Drizzly old week. Often that’s a good writing week, because it means I’m not tempted by the garden. This week has been mixed, some recovery, some writing, and a bit of werriting.
My new course feels a little like my old course, lots of exercises on character sketching, and on using memory. But as I’m writing, I know that I have changed. I don’t search for a clever word, or sparkling phrase. I want to distill the essence of the character, to tell you what they cannot speak aloud. I’ve read an interesting piece by Alison McLeod, about writing and risk taking, and the concern we have over what people may think of us, when they read what we have written. This was a little flag to me. I’m very reserved, concerned about my public persona. We all are I suppose, even if our person is “I don’t care what people think”, that itself becomes a mask. Writing carries the danger that the image I create may be challenged, and my awareness of this affects how I write. It certainly affects what I want the public to read. Mcleod goes on to say that risks in writing need to be for a purpose, not just sensation, and need as much talent and skill as possible. Otherwise, of course, I will have just created another mask.

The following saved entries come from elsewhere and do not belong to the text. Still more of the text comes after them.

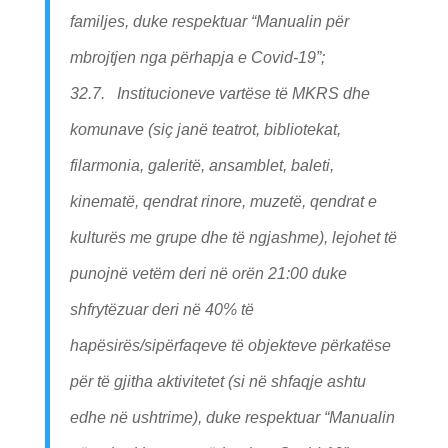
familjes, duke respektuar “Manualin për
mbrojtjen nga përhapja e Covid-19”;
32.7. Institucioneve vartëse të MKRS dhe
komunave (siç janë teatrot, bibliotekat,
filarmonia, galeritë, ansamblet, baleti,
kinematë, qendrat rinore, muzetë, qendrat e
kulturës me grupe dhe të ngjashme), lejohet të
punojnë vetëm deri në orën 21:00 duke
shfrytëzuar deri në 40% të
hapësirës/sipërfaqeve të objekteve përkatëse
për të gjitha aktivitetet (si në shfaqje ashtu
edhe në ushtrime), duke respektuar “Manualin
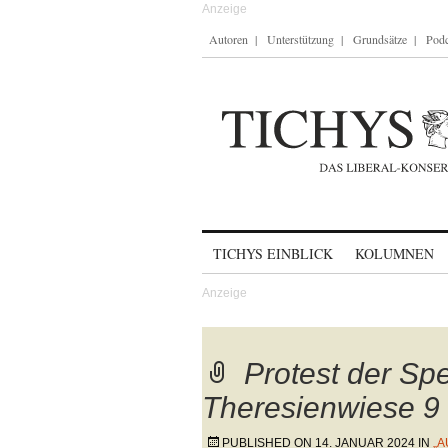
Autoren
Unterstützung
Grundsätze
Podc
Skip to content
TICHYS EINBLICK
KOLUMNEN
Protest der Spe
Theresienwiese 9
PUBLISHED ON
14. JANUAR 2024
IN
„A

All this thinking is well and good, but is it improving my writing? Yes, is the short answer. I’m writing more honestly, but also more critically. Asking “What if ?”, asking how my character would behave in other situations is giving me a person who feels more real, and who I feel I am getting to know through the writing process. I’m also aware of the difference rediscovering poetry has made. I am less afraid to move away from a normal structure, and more aware of how the shape and style of piece of prose can enhance it’s meaning. I feel as though something has shifted back in my brain, and I’m thinking like myself again.
In short, I’m enjoying it all a great deal. Despite the drizzle.